Summit 2016
April 1-2, Washington DC

Session 1: Friday 11:45
Moderator: Bruce Ronkin

Courtney Blankenship
Assistant Professor, Director of Music Business, School of Music
Western Illinois University

Stan Renard
Assistant Professor, Coordinator of the Music Marketing Program
University of Texas at San Antonio

Pop Songs on Political Platforms

The presentation reviews the use of music in the campaigns of current presidential hopefuls. Many candidates remain in the presidential race and each campaign has its unique sonic identity. The authors will analyze certain criteria for each candidate in order to assess the presence of any correlation between them, including their target demographics, the candidate’s age, amount/selection of music (with title, tune, composer and lyricist, publisher, copyright year), the genre of music, related songs, relevant information about their party, and the resulting success in polls. In addition, the authors will proceed with an event study to consider whether copyright infringement of music negatively affects the candidates’ polls.

David Bruenger
Director - Music, Media, & Enterprise Program
The Ohio State University

Music Scene Mechanics: Toward a Predictive Process Model

Music happens somewhere. The importance of local music communities, where performers, listeners, and institutions come together to support and synergize musical creation, production, and public presentation has long been recognized. The roles and relationships of Sun Records in Memphis, Motown in Detroit, and SubPop in Seattle, to name but three, have been amply explored. But much of this work focuses on historical narrative rather than critical or empirical analysis. While understanding what happened is of great value, the economic and social mechanisms of the scenes in question—the how and why of them—is less clear.

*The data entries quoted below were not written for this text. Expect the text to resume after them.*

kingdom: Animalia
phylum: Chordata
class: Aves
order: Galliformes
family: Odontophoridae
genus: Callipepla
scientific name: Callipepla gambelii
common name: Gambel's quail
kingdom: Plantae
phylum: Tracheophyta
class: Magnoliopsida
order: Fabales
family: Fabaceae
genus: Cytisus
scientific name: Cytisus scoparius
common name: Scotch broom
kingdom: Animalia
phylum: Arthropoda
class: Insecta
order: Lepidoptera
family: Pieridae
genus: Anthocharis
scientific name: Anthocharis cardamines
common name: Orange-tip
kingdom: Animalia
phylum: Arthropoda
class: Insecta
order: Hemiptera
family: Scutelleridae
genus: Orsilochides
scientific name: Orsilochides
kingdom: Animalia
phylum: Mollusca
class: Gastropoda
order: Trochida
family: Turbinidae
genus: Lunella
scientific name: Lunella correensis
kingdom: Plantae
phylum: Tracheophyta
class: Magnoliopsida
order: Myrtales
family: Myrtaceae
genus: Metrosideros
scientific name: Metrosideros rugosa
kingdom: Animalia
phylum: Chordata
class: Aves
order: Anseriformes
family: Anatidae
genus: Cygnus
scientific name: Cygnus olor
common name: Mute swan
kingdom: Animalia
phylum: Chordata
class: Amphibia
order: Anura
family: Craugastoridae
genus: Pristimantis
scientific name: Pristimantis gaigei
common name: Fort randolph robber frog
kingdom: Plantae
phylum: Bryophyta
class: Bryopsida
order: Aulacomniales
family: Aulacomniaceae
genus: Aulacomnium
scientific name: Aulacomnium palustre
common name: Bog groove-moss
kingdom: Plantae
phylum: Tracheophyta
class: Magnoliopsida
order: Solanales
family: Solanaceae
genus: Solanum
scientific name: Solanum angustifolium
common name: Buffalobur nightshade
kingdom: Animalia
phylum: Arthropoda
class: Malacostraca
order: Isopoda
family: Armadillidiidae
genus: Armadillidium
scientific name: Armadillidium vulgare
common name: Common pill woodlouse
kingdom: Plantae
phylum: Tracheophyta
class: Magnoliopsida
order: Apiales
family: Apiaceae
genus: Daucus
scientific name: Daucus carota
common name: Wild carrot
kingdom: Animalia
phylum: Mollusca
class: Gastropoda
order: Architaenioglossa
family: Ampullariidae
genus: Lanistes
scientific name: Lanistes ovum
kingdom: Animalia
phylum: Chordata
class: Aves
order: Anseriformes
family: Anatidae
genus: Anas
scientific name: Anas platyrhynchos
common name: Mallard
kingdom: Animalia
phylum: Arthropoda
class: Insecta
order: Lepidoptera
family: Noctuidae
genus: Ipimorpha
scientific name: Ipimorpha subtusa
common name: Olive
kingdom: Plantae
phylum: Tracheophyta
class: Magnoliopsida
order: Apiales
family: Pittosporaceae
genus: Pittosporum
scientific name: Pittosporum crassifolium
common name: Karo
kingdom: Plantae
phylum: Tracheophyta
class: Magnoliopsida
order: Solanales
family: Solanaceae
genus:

In 2008, Richard Florida and Scott Jackson’s study, Sonic City, applied economic metrics and social demography to illustrate how traditional 20th century music scenes differed from those emerging in the early 21st century. They were particularly concerned with the movement and geographic concentration of musicians in North America as indicators of music scene development. Florida and Jackson identified three essential trends that defined music scenes on the cusp of the 21st century: a concentration of musicians in a given place, a decline in the importance of cities that were transportation and manufacturing centers as music scenes, and an increase in those that were home to large universities and/or high tech industries.

While providing an elegant descriptive framework, the Sonic Cities model suffers the same limitation that Florida’s earlier Creative Class model did: it was not a reliable predictor of success. In other words, much as communities that struggled to attract the “creatives” of the creative class with appropriate infrastructure and amenities often found that it did not necessarily work to spark local economies, so too did cities attempting, for example, to “seed” a local music scene find that neither creativity or opportunities for monetization increased. While the elements of success could be precisely defined, the process for achieving it was not.

In 2015 Dell introduced the Future Ready Economies Model, based on the Strategic Innovation Summit: Enabling Economies for the Future at Harvard University. The Dell model uses three primary indicators: human capital, commerce, and infrastructure. In a broad sense, these align with the Sonic Cities description of music scenes as places that “provide the diversity of people and the institutional and social infrastructure required to commercialize cultural products like music.” But, while comparable to the Sonic Cities framework, the Dell model is a specifically predictive tool, designed to use the three broad indicators (plus 23 sub-indicators) to assess cities in terms of “how closely they are structured to optimal future readiness.”

The presentation will explore how Florida’s Sonic Cities framework can be combined with Dell’s Future Ready model to move beyond descriptive analysis and provide a basis to develop an adaptive and predictive model for nascent and emerging music scenes.